Le débat sur l'énergie peut attendre, dit Charest

Le premier ministre Jean Charest est prêt à reporter le début du débat sur l'énergie de plus d'un mois afin de permettre aux groupes et organismes de mieux contribuer à l'élaboration d'une politique nationale de l'énergie.

Au cours des derniers jours, une vingtaine de groupes environnementaux ont réclamé un délai d'un mois afin de pouvoir préparer et déposer leurs mémoires à la commission parlementaire qui doit se saisir du dossier de la future politique de l'énergie. Une demande similaire aurait aussi été acheminée à Québec par divers organismes du secteur municipal qui entendent jouer un rôle dans le domaine de l'énergie au cours des prochaines années.

Le premier ministre a en effet déclaré hier sur les ondes de la radio de Radio-Canada: «Pourquoi est-ce qu'on se chicane sur des affaires de délais? Je n'ai pas de problème à ce qu'ils prennent plus de temps. Bien, qu'ils fixent ça à deux, trois semaines, ou bien un mois ou plus, ça ne me dérange pas. Ces groupes-là auront l'occasion de se faire entendre, peu importe ce que les règles des commissions parlementaires disent.»

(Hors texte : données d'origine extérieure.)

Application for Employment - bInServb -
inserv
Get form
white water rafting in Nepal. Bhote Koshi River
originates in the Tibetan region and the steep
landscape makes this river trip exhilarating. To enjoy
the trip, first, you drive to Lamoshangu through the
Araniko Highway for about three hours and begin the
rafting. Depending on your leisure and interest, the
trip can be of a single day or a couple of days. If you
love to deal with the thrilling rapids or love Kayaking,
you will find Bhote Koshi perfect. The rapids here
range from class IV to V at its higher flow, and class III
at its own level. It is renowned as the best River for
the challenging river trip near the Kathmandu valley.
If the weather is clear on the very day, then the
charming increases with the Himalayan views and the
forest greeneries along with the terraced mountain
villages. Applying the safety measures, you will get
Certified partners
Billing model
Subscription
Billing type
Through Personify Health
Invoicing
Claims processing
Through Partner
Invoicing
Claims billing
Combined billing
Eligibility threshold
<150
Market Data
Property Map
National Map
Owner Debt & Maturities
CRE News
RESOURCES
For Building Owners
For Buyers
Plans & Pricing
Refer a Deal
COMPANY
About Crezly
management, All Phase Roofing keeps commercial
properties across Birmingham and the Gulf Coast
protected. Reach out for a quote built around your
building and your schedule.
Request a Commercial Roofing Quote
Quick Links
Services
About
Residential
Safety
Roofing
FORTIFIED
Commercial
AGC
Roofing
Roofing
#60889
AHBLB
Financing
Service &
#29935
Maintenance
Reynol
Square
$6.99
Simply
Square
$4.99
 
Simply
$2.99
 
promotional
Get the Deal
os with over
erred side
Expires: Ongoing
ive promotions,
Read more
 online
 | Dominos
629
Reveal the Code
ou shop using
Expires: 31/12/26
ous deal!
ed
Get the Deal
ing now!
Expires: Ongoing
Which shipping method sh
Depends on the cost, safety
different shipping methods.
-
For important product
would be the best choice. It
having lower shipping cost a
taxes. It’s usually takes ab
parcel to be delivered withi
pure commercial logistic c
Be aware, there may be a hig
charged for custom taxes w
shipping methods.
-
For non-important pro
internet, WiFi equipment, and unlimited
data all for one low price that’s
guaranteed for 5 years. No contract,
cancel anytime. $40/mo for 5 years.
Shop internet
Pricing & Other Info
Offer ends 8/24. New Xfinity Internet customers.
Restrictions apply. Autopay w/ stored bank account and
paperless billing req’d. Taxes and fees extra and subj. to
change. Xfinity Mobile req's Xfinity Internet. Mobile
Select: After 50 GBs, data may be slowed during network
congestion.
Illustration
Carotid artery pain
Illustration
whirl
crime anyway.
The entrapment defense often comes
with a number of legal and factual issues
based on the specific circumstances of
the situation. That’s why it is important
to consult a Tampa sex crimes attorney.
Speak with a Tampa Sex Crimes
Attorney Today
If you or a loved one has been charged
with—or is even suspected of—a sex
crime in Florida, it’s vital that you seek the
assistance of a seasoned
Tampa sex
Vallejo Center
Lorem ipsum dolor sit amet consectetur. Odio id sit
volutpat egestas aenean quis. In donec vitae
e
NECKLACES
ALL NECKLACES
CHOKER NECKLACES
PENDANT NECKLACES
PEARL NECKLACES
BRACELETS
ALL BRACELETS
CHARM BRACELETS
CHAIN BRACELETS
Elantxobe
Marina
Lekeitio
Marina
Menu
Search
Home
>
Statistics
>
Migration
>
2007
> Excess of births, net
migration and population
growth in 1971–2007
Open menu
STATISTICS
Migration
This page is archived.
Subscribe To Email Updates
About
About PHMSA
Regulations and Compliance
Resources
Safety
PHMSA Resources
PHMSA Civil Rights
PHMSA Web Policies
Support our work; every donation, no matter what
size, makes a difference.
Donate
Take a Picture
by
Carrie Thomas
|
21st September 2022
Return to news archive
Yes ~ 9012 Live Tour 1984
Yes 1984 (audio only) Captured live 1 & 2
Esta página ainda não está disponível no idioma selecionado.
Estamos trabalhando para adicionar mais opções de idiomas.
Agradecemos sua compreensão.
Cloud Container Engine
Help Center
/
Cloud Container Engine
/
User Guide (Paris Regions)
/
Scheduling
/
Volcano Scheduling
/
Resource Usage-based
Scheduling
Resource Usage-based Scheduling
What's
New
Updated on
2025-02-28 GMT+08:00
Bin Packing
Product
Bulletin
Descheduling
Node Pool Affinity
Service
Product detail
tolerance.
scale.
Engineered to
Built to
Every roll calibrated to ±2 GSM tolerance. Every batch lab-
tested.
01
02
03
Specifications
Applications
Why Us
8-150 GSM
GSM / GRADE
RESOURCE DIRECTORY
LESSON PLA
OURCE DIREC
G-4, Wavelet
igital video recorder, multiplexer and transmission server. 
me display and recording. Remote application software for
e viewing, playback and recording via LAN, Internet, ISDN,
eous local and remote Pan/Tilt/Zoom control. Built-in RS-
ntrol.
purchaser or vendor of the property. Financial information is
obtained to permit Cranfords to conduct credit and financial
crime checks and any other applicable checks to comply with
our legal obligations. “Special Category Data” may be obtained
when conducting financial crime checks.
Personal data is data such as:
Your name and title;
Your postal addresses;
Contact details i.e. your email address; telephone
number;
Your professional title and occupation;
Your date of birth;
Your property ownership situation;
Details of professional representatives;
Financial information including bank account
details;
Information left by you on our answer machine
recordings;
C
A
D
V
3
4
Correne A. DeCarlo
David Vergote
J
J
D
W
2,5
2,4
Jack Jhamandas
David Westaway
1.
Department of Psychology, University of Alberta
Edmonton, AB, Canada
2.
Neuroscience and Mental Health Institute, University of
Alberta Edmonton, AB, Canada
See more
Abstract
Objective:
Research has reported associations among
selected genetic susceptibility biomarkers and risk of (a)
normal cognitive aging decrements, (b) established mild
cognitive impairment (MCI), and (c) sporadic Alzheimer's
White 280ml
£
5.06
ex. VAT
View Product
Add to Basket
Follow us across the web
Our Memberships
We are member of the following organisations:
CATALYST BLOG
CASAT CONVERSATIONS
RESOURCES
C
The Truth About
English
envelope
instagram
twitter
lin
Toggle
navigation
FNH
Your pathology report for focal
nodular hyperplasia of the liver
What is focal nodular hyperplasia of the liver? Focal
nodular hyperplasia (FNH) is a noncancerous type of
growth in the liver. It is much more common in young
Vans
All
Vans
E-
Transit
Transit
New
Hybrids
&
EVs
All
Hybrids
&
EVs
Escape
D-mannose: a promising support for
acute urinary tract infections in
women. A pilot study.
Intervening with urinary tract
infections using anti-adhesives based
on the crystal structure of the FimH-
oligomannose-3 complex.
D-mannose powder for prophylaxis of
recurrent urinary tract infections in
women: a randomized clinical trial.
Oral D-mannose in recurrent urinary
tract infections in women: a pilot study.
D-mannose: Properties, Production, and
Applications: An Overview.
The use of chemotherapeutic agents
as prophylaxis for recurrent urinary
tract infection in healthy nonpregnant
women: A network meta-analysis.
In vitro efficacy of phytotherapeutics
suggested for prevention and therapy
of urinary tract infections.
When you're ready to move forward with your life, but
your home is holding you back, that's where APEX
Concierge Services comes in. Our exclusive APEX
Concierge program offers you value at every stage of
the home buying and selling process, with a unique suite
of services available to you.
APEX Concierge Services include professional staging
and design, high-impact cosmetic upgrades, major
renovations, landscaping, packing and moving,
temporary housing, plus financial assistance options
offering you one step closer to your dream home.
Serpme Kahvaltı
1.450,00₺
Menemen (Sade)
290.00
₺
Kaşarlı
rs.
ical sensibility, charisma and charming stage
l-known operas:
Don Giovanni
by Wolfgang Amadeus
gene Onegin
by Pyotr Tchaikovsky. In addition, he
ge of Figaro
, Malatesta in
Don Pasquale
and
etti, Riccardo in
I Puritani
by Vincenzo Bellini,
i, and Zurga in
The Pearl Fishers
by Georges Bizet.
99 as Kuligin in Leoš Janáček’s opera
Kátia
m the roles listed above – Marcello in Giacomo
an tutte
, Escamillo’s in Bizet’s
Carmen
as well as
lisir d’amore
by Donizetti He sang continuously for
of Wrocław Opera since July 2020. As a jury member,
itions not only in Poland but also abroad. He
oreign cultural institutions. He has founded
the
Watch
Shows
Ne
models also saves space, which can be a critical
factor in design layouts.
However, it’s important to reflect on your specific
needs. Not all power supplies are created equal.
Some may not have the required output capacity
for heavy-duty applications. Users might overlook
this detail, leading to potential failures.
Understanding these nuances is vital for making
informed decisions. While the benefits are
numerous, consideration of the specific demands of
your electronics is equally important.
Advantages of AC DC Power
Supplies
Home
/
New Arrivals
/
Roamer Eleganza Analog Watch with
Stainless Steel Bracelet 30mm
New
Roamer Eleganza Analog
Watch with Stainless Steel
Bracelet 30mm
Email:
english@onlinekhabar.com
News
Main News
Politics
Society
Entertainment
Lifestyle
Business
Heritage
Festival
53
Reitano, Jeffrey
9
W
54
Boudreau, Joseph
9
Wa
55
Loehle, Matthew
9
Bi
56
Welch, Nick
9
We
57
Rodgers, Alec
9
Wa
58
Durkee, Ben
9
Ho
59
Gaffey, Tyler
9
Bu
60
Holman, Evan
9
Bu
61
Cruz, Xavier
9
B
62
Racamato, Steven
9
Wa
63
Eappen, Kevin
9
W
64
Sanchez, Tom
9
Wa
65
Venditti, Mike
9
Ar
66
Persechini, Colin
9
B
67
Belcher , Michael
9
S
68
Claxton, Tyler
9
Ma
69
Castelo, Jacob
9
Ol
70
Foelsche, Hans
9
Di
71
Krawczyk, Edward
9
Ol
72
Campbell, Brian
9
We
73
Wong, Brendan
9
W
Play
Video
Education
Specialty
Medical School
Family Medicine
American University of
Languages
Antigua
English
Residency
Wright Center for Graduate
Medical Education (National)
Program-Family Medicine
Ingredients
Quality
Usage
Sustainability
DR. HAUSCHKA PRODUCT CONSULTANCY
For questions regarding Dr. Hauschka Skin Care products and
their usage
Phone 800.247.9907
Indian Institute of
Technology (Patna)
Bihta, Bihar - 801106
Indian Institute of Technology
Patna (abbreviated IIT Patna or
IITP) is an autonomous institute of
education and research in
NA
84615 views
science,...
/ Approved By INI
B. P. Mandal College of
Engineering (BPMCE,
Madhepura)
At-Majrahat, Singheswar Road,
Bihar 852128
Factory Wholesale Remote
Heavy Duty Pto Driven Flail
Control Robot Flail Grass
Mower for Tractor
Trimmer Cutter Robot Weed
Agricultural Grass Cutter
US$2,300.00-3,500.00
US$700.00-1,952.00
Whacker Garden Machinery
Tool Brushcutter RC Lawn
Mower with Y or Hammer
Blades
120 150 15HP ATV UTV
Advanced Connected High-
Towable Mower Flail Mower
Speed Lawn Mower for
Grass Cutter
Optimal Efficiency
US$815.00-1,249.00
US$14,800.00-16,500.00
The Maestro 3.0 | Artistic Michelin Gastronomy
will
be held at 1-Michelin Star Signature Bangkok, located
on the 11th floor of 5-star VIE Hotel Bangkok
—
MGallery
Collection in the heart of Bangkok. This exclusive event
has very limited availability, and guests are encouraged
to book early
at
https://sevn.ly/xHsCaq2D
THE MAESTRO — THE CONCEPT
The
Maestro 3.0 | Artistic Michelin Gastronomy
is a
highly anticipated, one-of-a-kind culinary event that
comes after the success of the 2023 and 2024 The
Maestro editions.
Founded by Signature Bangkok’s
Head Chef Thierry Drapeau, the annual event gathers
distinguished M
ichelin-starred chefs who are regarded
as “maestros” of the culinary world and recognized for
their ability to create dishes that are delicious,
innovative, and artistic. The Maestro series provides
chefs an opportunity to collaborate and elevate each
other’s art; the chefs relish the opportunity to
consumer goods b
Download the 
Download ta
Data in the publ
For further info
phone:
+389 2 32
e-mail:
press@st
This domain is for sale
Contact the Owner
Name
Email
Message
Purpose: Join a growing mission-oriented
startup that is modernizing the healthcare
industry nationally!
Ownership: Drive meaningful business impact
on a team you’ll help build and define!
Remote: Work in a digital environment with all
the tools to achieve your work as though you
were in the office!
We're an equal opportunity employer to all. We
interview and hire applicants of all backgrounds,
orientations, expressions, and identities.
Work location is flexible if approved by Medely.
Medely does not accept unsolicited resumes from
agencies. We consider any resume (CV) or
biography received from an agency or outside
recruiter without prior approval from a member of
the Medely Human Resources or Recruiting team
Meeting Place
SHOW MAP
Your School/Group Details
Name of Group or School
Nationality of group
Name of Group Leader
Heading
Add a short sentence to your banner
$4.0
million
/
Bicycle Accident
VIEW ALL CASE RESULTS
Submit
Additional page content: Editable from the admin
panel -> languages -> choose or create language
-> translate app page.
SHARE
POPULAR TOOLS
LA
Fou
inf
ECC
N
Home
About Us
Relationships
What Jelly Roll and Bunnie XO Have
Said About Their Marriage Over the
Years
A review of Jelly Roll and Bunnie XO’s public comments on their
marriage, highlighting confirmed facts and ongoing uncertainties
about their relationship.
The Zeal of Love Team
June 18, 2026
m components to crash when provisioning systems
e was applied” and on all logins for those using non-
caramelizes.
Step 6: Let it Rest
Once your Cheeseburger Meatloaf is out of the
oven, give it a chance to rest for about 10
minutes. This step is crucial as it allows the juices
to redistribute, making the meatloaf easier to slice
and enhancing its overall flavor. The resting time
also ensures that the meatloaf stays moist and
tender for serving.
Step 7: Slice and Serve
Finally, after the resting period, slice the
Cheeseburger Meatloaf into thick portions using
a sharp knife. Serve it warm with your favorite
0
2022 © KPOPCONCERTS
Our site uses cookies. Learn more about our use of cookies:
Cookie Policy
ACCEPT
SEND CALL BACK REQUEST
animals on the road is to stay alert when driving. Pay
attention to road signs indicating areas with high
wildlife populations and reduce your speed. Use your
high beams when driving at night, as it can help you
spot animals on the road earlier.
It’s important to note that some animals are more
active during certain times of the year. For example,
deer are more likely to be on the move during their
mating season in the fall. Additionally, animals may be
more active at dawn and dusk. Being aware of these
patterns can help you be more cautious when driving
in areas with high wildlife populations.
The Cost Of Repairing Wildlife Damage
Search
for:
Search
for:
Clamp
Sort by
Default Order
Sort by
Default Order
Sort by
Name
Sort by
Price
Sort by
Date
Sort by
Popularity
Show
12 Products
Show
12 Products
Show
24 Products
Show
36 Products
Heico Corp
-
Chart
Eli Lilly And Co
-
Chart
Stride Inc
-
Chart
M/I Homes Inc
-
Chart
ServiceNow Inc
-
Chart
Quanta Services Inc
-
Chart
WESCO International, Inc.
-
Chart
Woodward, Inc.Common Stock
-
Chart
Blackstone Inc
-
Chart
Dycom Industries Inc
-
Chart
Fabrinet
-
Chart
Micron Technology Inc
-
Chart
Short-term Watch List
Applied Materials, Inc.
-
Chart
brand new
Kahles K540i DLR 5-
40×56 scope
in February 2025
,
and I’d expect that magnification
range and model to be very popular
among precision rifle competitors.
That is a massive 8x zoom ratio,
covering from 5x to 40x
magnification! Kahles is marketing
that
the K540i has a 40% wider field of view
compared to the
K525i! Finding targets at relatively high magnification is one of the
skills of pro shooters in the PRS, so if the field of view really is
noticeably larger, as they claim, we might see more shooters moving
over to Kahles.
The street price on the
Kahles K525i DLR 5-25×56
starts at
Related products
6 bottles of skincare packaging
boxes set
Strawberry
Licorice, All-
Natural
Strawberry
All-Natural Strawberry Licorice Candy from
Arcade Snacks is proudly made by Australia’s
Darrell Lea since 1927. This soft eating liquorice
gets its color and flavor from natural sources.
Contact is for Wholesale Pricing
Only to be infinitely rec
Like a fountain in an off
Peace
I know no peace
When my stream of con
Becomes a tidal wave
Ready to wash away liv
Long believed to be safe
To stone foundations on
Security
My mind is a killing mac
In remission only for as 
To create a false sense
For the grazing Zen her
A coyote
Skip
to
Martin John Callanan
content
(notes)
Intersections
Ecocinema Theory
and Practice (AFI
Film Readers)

Au même moment où le premier ministre faisait cette déclaration, son ministre des Ressources naturelles, de la Faune et des Parcs, Sam Hamad, acceptait de donner tout au plus un sursis d'une semaine pour la présentation des mémoires, différant ainsi la date butoir du 4 au 11 janvier. Plusieurs observateurs voyaient dans cette contradiction entre l'attitude de souplesse du premier ministre et celle de son ministre des Ressources naturelles un autre accrochage qui pourrait influencer le sort de M. Hamad lors du prochain remaniement.

L'intransigeance affichée par le ministre Hamad allait de pair avec celle de l'industrie électrique du Québec qui, par communiqué public, disait «s'insurger contre l'obstruction systématique des groupes écologistes dans le dossier énergétique». Pour le président de ce lobby industriel, Gaëtan Thibault, Québec n'a pas à «céder à nouveau au chantage» présumé des écologistes.

De son côté, l'opposition péquiste a fait savoir hier que le ministre Hamad n'a aucun motif pour refuser un report des échéances car les députés du Parti québécois y consentiront sur un simple coup de fil de sa part. Pour la porte-parole de l'opposition en matière d'énergie, Rita Dionne-Marsolais, «si le ministre Hamad n'avait pas autant tardé cet automne à rendre public son document de consultation, les groupes intéressés à participer à la commission parlementaire ne seraient sans doute pas obligés de travailler à la rédaction d'un mémoire pendant le temps des Fêtes».